Como se não bastassem as especulações que colocam o atual prefeito patense, Luiz Eduardo Falcão, no radar de uma possível candidatura ao Governo de Minas, outro movimento ganha corpo nos bastidores.
O ex-prefeito José Eustáquio, que comandou o Executivo municipal entre 2017 e 2020, avalia seriamente um retorno às urnas no próximo pleito.
O cálculo político envolve dois caminhos distintos, mas igualmente simbólicos: disputar uma vaga no Legislativo estadual ou federal, ou integrar uma chapa majoritária como candidato a vice-governador ao lado de Alexandre Kalil, ex-prefeito de Belo Horizonte.
A segunda hipótese, em especial, reforça a leitura de que Eustáquio busca reposicionamento em um projeto político mais amplo, alinhado ao campo oposicionista no estado.
Segundo fontes próximas, as possibilidades foram discutidas recentemente durante um almoço com o CEO do Instituto Minas Analítica. O encontro teria servido para uma leitura fina do atual cenário político mineiro, com avaliação de forças, alianças e espaços eleitorais – mais estratégia do que nostalgia.
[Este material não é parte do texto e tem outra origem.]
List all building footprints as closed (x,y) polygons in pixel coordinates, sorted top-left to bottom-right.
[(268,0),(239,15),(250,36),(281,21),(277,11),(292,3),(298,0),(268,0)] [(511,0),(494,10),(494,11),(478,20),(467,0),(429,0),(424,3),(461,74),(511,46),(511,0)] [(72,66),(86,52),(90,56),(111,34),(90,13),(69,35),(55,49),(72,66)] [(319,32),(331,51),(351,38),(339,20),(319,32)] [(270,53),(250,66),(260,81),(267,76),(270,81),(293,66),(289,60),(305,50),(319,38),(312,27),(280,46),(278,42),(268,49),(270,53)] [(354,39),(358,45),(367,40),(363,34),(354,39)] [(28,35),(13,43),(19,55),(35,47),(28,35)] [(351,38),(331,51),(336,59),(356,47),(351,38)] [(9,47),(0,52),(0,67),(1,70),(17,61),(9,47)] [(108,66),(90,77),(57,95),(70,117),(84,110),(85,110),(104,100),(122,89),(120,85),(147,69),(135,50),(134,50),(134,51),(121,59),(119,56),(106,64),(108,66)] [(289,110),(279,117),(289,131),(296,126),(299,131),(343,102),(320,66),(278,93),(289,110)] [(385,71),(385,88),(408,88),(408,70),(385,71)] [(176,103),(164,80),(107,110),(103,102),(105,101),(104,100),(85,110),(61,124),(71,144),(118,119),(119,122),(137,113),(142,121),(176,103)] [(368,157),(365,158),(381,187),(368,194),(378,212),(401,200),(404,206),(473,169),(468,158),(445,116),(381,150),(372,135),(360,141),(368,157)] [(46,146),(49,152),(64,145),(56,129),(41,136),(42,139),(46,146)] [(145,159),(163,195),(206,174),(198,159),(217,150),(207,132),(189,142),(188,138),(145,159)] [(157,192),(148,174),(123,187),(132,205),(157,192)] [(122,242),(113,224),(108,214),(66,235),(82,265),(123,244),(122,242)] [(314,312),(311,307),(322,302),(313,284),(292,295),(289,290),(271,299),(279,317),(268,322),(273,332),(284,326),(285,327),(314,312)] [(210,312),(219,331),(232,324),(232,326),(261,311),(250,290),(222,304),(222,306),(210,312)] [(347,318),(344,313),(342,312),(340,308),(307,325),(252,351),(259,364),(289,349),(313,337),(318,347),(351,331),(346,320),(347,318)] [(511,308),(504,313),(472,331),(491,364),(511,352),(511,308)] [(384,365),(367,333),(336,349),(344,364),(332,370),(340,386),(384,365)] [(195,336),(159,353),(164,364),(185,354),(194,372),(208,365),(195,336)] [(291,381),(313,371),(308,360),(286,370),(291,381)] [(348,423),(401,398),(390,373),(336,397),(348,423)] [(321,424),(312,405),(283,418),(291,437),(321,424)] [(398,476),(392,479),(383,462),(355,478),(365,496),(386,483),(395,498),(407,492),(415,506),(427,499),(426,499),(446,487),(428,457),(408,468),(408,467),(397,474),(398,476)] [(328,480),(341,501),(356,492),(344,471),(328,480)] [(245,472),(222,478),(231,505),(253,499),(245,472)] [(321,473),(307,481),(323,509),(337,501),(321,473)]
Com trajetória longa e multifacetada na vida pública, o ‘patrocinense’ José Eustáquio acumula passagens por diferentes gestões e funções.
Além de prefeito de Patos de Minas, foi vice-prefeito na administração de Béia Savassi (2009–2012), período em que também comandou as secretarias de Agricultura e Educação.
Atuou ainda como chefe de gabinete nas gestões de Glorinha e João Paulo, em Guimarânia; assessor parlamentar do então deputado Elmiro Alves do Nascimento; secretário de Administração na gestão de Jarbas Cambraia (1993–1996) e diretor executivo do Unipam na década de 1990.